And so everything is always to be started anew, and one should somehow be satisfied with that.
Having been as much surprised as touched by the trust in me that l’Apostrophe, the national theatre in Cergy Pontoise, showed a few months ago in welcoming me for a pluriannual artist-in-residence program, I needed to imagine how best to honor that trust, and more precisely to ask myself if I was once again ready to face the question of “other”: something with “others”; something for something “other”… The irresistible attraction for vagueness that is so present in our culture of communication called, and it was about transforming it into acts.
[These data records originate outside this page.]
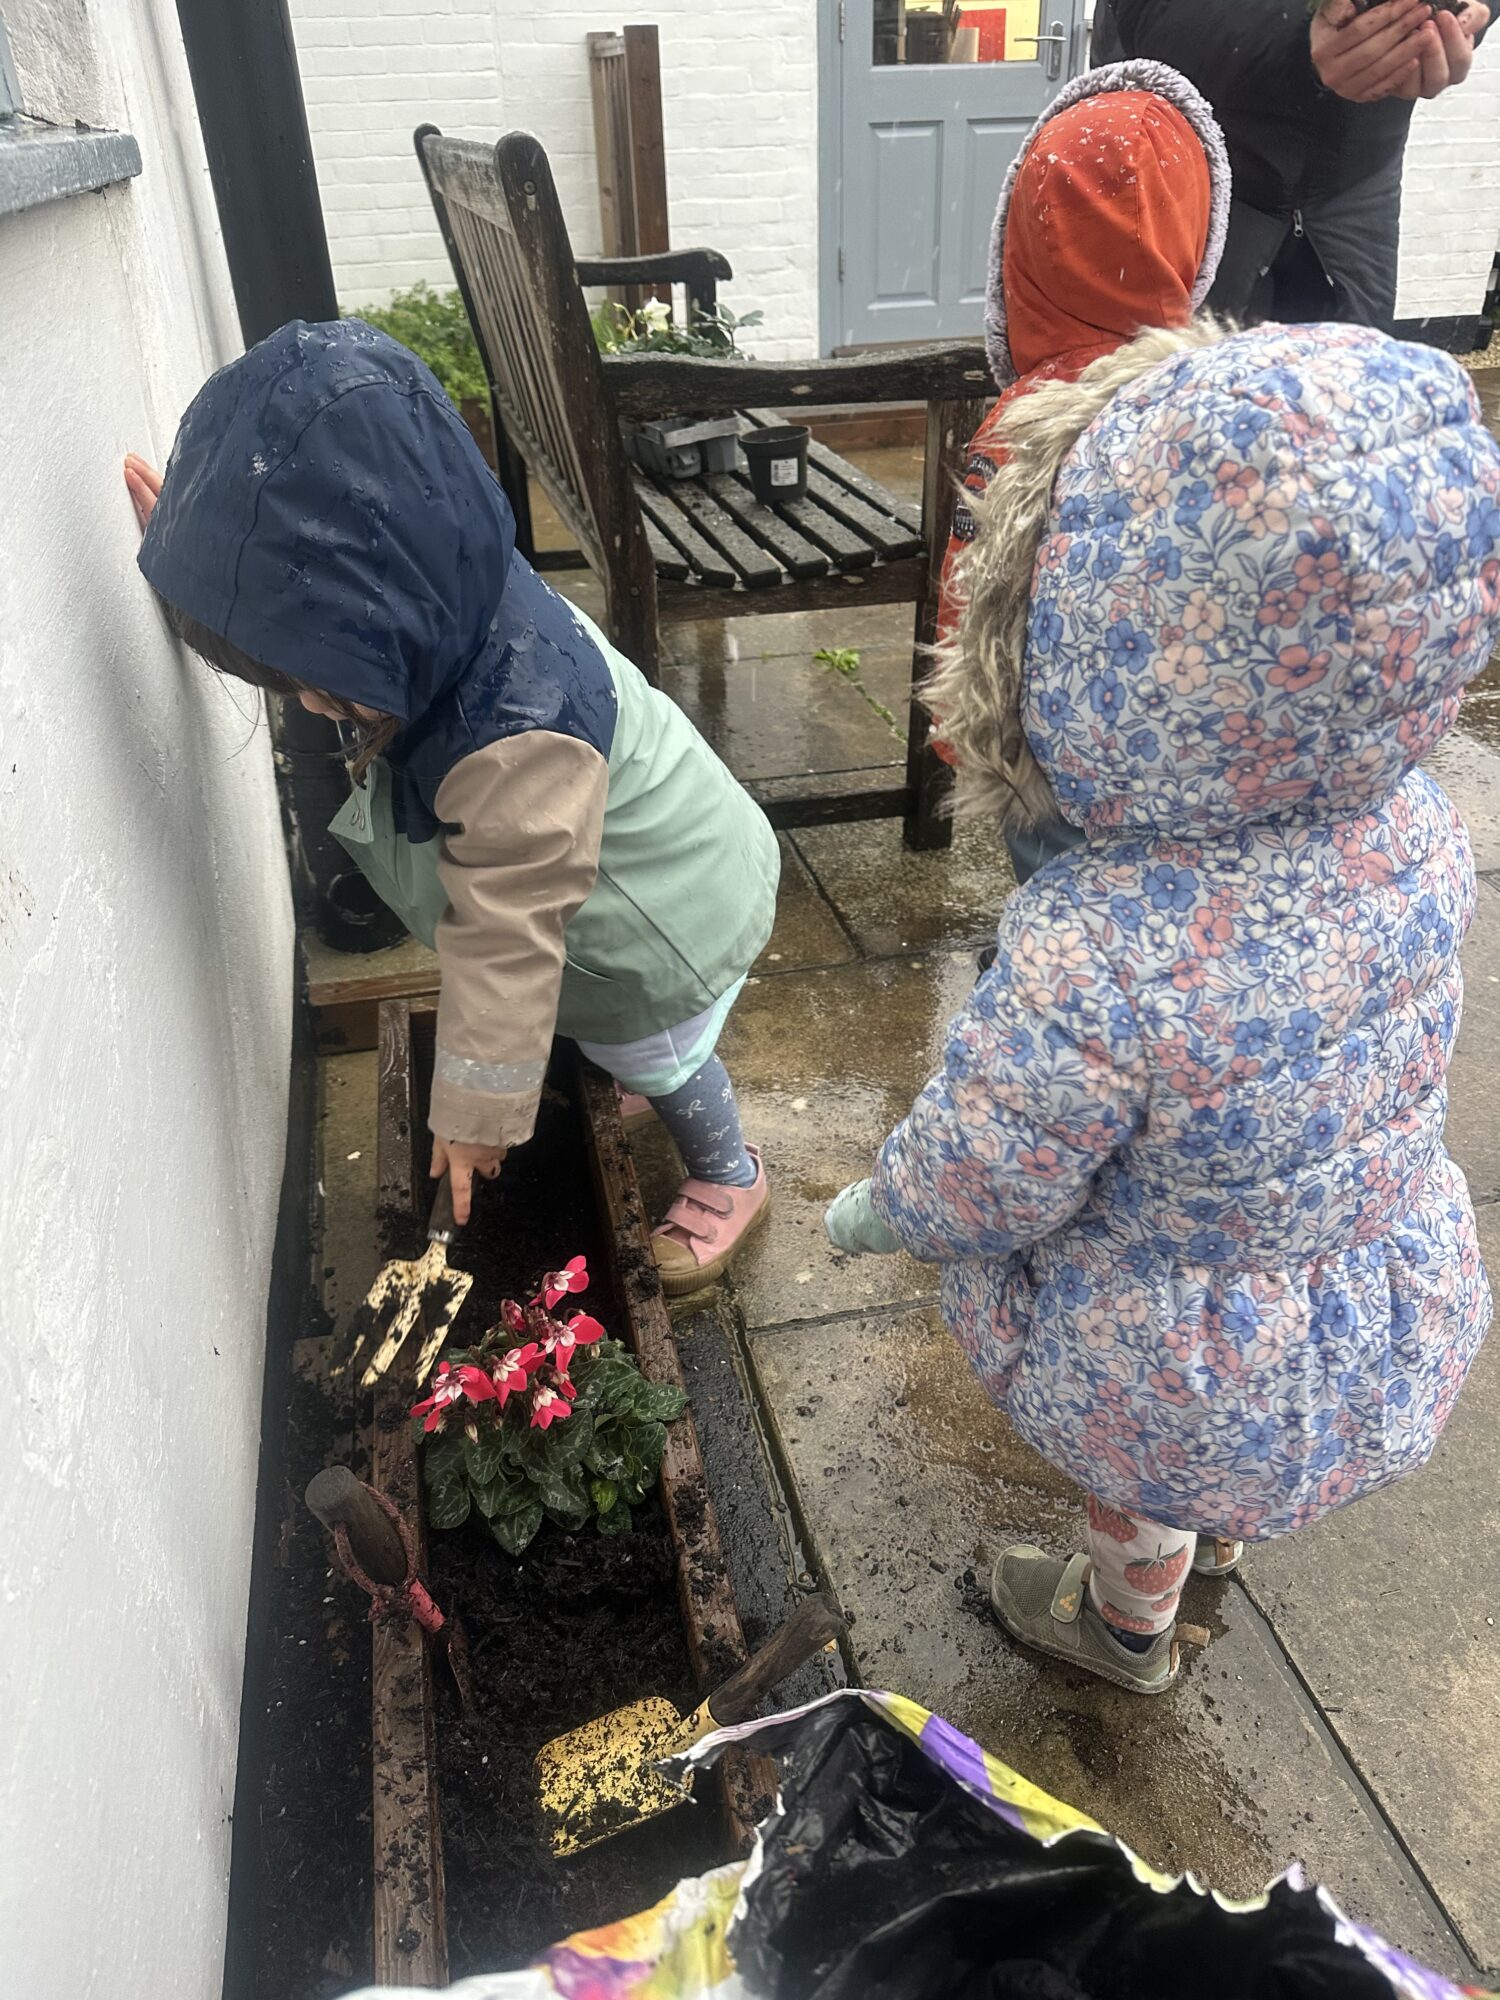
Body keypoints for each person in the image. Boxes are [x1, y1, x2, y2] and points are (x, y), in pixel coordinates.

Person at [826, 317, 1500, 1692]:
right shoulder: (1422, 833)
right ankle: (1222, 1535)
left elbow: (989, 1165)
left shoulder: (1100, 940)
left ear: (1117, 637)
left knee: (1145, 1467)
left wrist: (885, 1208)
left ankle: (1126, 1627)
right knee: (1220, 1439)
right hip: (1366, 1298)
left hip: (1175, 1362)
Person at [125, 319, 778, 1294]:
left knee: (665, 1049)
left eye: (310, 678)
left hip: (665, 916)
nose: (311, 703)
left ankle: (730, 1172)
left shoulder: (517, 740)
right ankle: (639, 1073)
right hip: (625, 862)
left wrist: (477, 1116)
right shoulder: (446, 579)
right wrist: (209, 562)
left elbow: (506, 950)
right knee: (613, 1032)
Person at [935, 60, 1231, 886]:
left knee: (1060, 896)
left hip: (1054, 762)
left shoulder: (1028, 421)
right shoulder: (1208, 410)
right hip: (1186, 760)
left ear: (1020, 248)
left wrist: (971, 735)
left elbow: (973, 600)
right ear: (1196, 236)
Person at [1103, 0, 1491, 331]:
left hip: (1359, 175)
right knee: (1175, 373)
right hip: (1205, 169)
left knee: (1351, 377)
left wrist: (1453, 16)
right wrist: (1294, 39)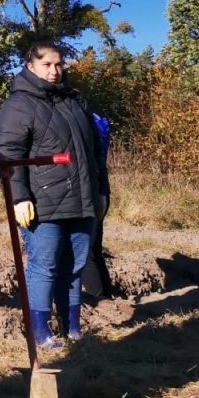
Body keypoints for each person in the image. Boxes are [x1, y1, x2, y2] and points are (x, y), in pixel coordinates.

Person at [0, 42, 108, 349]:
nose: (54, 71)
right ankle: (40, 331)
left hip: (81, 199)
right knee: (44, 265)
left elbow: (94, 153)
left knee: (74, 265)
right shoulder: (19, 105)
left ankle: (72, 326)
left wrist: (101, 191)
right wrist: (19, 197)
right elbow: (9, 156)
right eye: (47, 64)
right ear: (30, 66)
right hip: (42, 203)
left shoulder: (74, 101)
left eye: (59, 65)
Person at [81, 112, 113, 301]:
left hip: (90, 194)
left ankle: (100, 300)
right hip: (100, 191)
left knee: (86, 253)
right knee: (94, 252)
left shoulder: (84, 123)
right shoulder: (95, 121)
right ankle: (107, 298)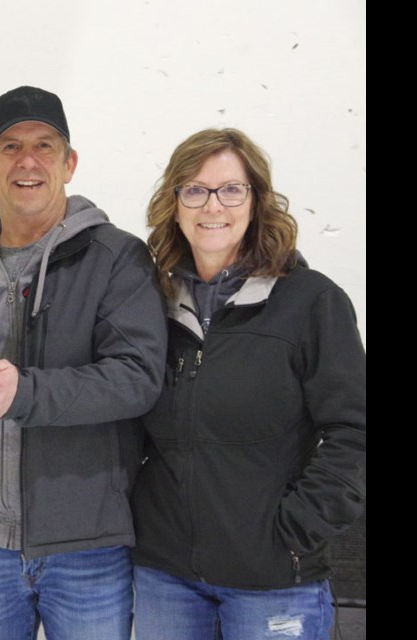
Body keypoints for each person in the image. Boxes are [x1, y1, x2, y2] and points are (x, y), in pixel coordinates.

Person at [0, 86, 168, 640]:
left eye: (45, 146)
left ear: (69, 164)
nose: (27, 161)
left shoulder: (116, 257)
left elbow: (138, 378)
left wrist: (25, 393)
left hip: (87, 549)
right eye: (9, 146)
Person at [131, 128, 366, 640]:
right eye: (194, 189)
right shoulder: (149, 306)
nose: (212, 204)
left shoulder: (311, 303)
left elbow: (356, 432)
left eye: (231, 189)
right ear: (174, 204)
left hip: (273, 581)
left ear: (257, 201)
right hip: (164, 577)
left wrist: (295, 532)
At any rate, the project would be far from any tabula rasa —or most probably way beyond it—, if one is ready to accept the idea that absurdity can be confronted with its own limits. And indeed, perhaps precisely because of a certain taste for limits, in contrast to the modern obsession that refuses them, along with a simple idea that between the principle of precaution and the act of rushing headlong into something, there exists a vast space where it only depends upon oneself to create something exhilarating.
So writing for a larger ensemble became essential, an immense but necessary step to climb, one whose success depended essentially on the quality of the musicians I would invite on the adventure. As this holistic ideal called, a wish list of musicians took shape, in retrospect with a gratifying facility. An orchestra to be made up of exceptional soloists (twelve, who knows why?), including some who had long been associated with the ilium project, others who I met only recently, but all of whom I had come across on various shared ventures.
What is essential, however, was less our common history than the admiration I have for these people, which is limitless. It is a sort of raw admiration for what each person is and for what each person does, with as much determination as generosity, and as much open-mindedness as expertise. It is an admiration that has found itself reinforced at each step of the way, and has convinced me that the multiplication of people does not necessarily generate a multiplication of problems.
It was a form of admiration that kept the nostalgia for golden ages where it rightly belonged, certainly necessary for creating the atmosphere, but discreet enough to project a commonly felt intuition and likewise the simple desire to evolve. It was a sort of small society of experts, united around a subject to be broached, which they tackled in a masterly way, all the while asking for nothing more than to play. It was a concentrate of individuals, all so human, seeking emotion through a maieutic process that surpassed the techniques on which they had worked so much, essentially together and sometimes apart, each individual aware that the expression of his own singularity depended fundamentally on the quality of his link to others.
And all that to attain moments of fulfillment made all the more intense by being the result of the time it took to obtain them. Taking time, respecting the difference between agility and nervous tension, is a savory counterweight to the dictatorship of the instant and of the masses, and the numerous attendant frustrations.
And it is perhaps there, in the voluptuousness of a shared quest for something not immediately discernible, that lies this joy of doing, which is at least equivalent to the joy of succeeding, and which radically transforms the perspective of starting anew with, as a bonus, the impression that the feelings borne out of the collective experience of taking each step, however small and modest it be, provide an extra layer onto things, which makes the fall both less brutal and more unpredictable: one then restarts from a slightly different place each time, and realizes that what needs to be redone needs to be done in a slightly different way.
And so, king of the world for one short instant, one catches oneself hoping that the mosaic of individual post-modern terrains is thus fertilized, by the cultivation of a sensible and sensitive collective movement, in which each individual is as much indebted to common well-known origins, as to common deeply-lived experiences, all slow actors in a complex sedimentation which, why not believe it, would leave a tiny small chance to History.
Is all that about Jazz? Probably, but it might as well be an other question.